Images have an onload, do script elements?

therealdealsince1982
therealdealsince1982's picture
javascript sleep

I have searched/googled quite a few webpages on javascript sleep/wait... and there is NO answer if you want javascript to "RUN, DELAY, RUN"... what most people got was either, "RUN, RUN(useless stuff), RUN" or "RUN, RUN + delayed RUN"....

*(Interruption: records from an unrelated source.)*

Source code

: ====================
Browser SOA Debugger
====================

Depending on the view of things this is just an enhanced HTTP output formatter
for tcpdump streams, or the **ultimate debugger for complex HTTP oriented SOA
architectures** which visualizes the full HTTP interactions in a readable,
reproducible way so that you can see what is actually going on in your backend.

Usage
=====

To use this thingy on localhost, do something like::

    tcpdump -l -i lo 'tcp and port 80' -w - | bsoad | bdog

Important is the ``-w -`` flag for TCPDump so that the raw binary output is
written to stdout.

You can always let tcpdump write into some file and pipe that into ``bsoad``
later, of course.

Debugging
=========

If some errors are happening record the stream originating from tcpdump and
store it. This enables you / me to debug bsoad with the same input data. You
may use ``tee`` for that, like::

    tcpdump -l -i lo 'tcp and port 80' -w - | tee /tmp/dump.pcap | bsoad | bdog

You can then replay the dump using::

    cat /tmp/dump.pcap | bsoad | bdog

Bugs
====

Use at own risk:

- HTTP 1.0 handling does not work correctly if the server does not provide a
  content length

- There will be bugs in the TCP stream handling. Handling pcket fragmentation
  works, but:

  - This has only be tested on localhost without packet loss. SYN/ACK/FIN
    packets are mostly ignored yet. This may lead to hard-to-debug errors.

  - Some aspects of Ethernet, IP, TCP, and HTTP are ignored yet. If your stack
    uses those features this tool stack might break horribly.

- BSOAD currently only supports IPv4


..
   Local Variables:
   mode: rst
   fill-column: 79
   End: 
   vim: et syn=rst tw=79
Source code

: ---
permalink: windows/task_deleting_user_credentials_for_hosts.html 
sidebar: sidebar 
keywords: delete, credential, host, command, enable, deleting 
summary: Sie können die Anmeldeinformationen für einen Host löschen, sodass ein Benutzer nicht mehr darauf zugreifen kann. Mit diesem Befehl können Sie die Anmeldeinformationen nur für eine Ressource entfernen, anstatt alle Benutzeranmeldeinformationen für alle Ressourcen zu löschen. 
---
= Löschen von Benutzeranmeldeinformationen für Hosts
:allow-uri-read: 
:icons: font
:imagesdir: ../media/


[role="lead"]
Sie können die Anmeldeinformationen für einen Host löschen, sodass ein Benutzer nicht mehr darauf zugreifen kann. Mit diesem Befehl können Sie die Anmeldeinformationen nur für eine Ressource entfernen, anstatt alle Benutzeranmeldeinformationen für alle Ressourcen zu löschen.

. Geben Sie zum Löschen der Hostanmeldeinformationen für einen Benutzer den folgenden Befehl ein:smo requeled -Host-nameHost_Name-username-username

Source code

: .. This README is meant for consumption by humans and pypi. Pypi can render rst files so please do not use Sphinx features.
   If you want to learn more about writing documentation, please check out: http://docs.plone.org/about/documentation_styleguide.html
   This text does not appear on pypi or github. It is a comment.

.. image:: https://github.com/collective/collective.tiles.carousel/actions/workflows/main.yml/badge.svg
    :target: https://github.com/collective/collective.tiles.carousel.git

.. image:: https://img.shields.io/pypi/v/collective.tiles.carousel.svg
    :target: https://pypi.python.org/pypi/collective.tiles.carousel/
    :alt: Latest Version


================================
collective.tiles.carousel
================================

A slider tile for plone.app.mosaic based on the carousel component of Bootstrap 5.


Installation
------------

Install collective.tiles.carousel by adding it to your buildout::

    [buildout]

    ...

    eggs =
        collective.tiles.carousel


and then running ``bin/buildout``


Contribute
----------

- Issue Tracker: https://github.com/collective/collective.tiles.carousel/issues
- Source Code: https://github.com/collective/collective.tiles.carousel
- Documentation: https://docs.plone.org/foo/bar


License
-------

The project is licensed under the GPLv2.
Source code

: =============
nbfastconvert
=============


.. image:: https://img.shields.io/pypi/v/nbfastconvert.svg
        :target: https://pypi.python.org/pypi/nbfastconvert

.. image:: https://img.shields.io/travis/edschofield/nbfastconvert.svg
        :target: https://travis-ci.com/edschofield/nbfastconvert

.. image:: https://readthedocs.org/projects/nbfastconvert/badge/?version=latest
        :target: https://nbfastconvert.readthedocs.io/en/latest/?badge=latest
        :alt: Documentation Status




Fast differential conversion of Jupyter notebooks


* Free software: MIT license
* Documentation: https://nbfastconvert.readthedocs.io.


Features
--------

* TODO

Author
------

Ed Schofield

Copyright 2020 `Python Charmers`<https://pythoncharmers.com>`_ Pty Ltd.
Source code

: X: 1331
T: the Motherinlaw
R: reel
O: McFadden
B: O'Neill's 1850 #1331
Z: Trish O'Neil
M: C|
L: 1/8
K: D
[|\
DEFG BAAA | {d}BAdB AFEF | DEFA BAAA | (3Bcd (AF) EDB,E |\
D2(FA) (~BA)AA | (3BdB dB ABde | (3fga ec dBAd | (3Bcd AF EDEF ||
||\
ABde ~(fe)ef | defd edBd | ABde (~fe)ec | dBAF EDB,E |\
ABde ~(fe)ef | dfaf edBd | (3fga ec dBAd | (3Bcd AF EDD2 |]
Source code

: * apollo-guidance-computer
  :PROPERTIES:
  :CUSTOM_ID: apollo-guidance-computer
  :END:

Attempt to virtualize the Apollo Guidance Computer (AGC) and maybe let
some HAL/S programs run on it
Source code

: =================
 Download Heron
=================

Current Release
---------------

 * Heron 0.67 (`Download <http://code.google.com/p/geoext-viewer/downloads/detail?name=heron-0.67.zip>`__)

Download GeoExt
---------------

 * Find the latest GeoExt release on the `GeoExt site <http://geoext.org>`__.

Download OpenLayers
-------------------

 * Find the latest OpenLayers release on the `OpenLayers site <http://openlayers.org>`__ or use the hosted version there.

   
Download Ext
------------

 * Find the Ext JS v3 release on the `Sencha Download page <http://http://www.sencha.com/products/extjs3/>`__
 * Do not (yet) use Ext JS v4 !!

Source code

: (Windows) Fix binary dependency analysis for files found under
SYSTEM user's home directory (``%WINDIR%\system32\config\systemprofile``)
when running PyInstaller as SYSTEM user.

So I ate some burgers and got thinking:::
here is a solution that works... but you have to chop up your running codes...:::

replace <.. with < to run..
//.........................................
//example1:

<..html>
<..body>
<..div id="id1">DISPLAY<../div>

<..script>
//javascript sleep by "therealdealsince1982"; copyrighted 2009
//setInterval
var i = 0;

function run() {
//pieces of codes to run
if (i==0){document.getElementById("id1").innerHTML= "<..p>code segment "+ i +" is ran<../p>"; }
if (i==1){document.getElementById("id1").innerHTML= "<..p>code segment "+ i +" is ran<../p>"; }
if (i==2){document.getElementById("id1").innerHTML= "<..p>code segment "+ i +" is ran<../p>"; }
if (i >2){document.getElementById("id1").innerHTML= "<..p>code segment "+ i +" is ran<../p>"; }
if (i==5){document.getElementById("id1").innerHTML= "<..p>all code segment finished running<../p>"; clearInterval(t); } //end interval, stops run
i++; //segment of code finished running, next...
}

t=setInterval("run()",1000);

<../script>
<../body>
<../html>

//....................................
//example2:

<..html>
<..body>
<..div id="id1">DISPLAY<../div>

<..script>
//javascript sleep by "therealdealsince1982"; copyrighted 2009
//setTimeout
var i = 0;

function run() {
//pieces of codes to run, can use switch statement
if (i==0){document.getElementById("id1").innerHTML= "<..p>code segment "+ i +" ran<../p>"; sleep(1000);}
if (i==1){document.getElementById("id1").innerHTML= "<..p>code segment "+ i +" ran<../p>"; sleep(2000);}
if (i==2){document.getElementById("id1").innerHTML= "<..p>code segment "+ i +" ran<../p>"; sleep(3000);}
if (i==3){document.getElementById("id1").innerHTML= "<..p>code segment "+ i +" ran<../p>";} //stops automatically
i++;
}

function sleep(dur) {t=setTimeout("run()",dur);} //starts flow control again after dur

run(); //starts flow
<../script>
<../body>
<../html>

Joined: 03/31/2011
I think the neatest way to do

I think the neatest way to do this is:

function part1() {
    ...
    object.doSomething();
    ...
    object.onLoadOrWhatever(part2);
}

function part2() {
    ...
    someObject.onLoadOrWhatever(part3);
}

function part3() {
   etc.
}

// start the whole thing:
part1();

Joined: 11/28/2008
LABjs

There are now a plethora of script loaders in the market. I recently spent several weeks bulk converting a VERY big project to load it's js via LABjs.